Not only has usage skyrocketed as a result of the travel chaos brought about by the pandemic, with numerous companies reporting a surge in bookings from travelers new to the private jet world, more and more are taking their pets on board with them.
So what's brought about this sudden increase in animals receiving the private jet treatment? The number of foster pets in US homes jumped by 8% between March and September 2020 according to PetPoint, a software program with more than 1,200 shelters in its database, may have played a part.
We believe that this trend is largely due to the overall lifestyle shift many have experienced due to the impact of Covid-19.
Let's say you have an aircraft with eight seats, you might have seen two or three people traveling [before], now we're seeing an average of five or six people. So it's kind of a shifting dynamic in who's traveling and why, which is leading to the increase in pets. Janice Laxton from MA has found herself taking more private flights with her Australian Labradoodle Moose during the pandemic, and says the comfort and convenience provided is incomparable. "Flying privately allows your pet to be right next to you and people that you are familiar with and comfortable with, whereas on a commercial flight you can't always sit next to people you know. They [the animals] have freedom to stretch their legs and roam around a little instead of being crated on a commercial flight."
At present, many commercial airlines will allow travellers to transport a cat or a small dog weighing less than 25 pounds in the passenger cabin provided the animal is placed in a carrier that fits under the seat in front.

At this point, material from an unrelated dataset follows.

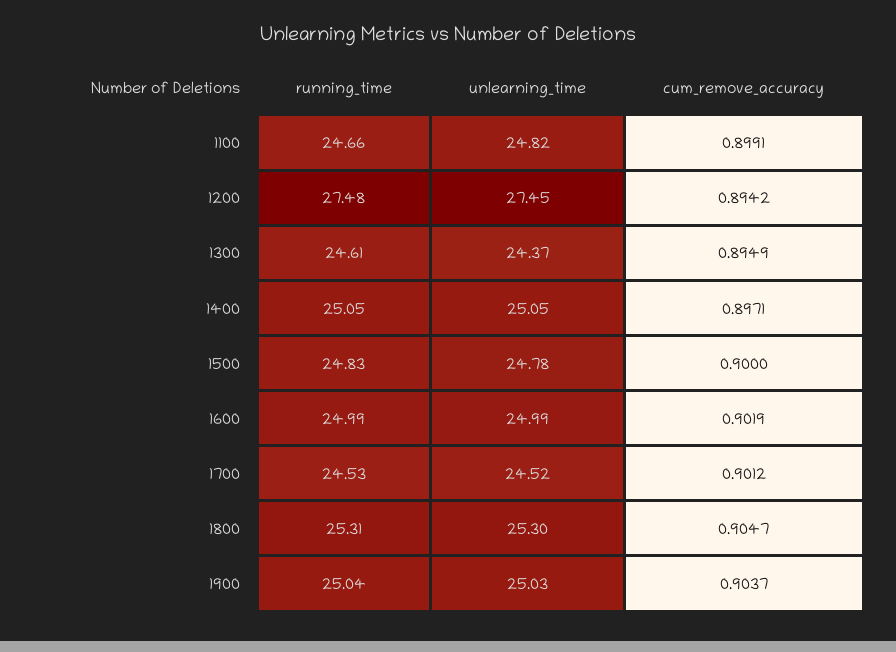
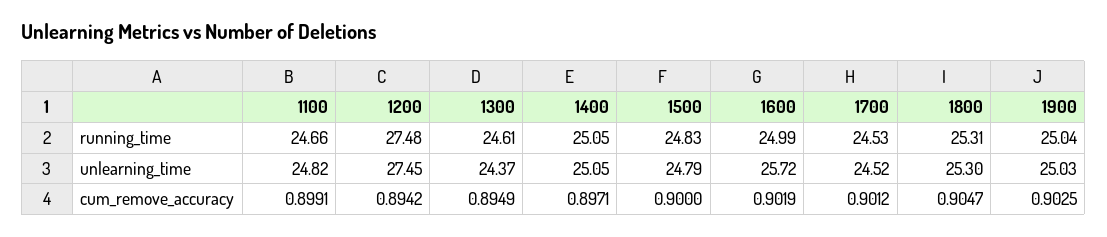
unlearning_time, 1500: 24.78 -> 24.79
unlearning_time, 1600: 24.99 -> 25.72
cum_remove_accuracy, 1900: 0.9037 -> 0.9025

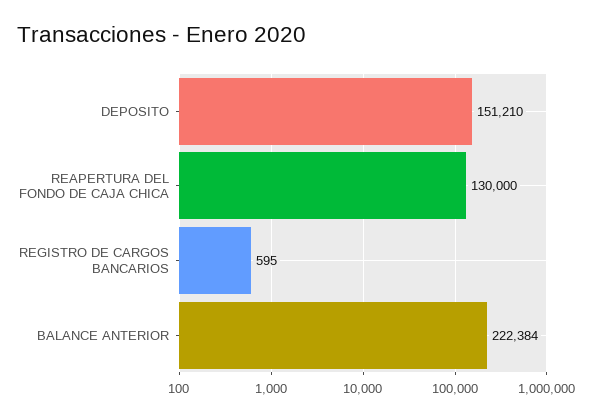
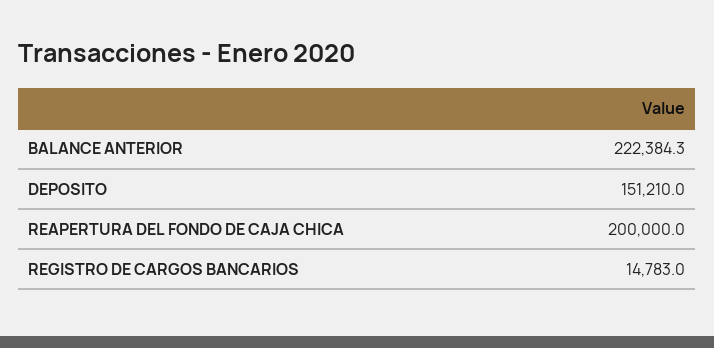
REAPERTURA DEL FONDO DE CAJA CHICA: 130000 -> 200000
REGISTRO DE CARGOS BANCARIOS: 595 -> 14783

However, bigger dogs are required to fly in a crate in the cargo hold, which ultimately involves some level of risk. In January, a new Department of Transportation regulation went into effect that led to a number of different airlines, including JetBlue, Delta Air Lines, United Airlines, American Airlines and Alaska Airlines, prohibiting owners from bringing pets on board as emotional support animals, a practice that allowed bigger pets to travel in the cabin.
It's likely that this significant rule change will have prompted some of those who rely on their pets as emotional support animals and can afford private aviation to take the plunge.
"There are certainly some people that are flying private to avoid having to put their pet in the cargo hold, or just board their pet somewhere else and not bring them," adds Hirschhorn. "So we're also seeing an uptrend in that as well."
The majority of private jet fliers who bring their pets along just want to be sure that the animals are settled while traveling, and are less concerned about the luxuriousness of the experience or the prospect of saving a few thousand dollars.
"It's not just that you get to take a really cute picture of your dog for Instagram. It's more the convenience of being with your animals the whole time and not having to worry about who's handling them and what they're doing. Or if your animal is upset or not.
Once you really break it down, and you take away the dollars and cents, then it's basically asking 'is my family member going to be okay?'"
That's what I think a lot of pet owners are thinking. And I have dogs myself, so I understand.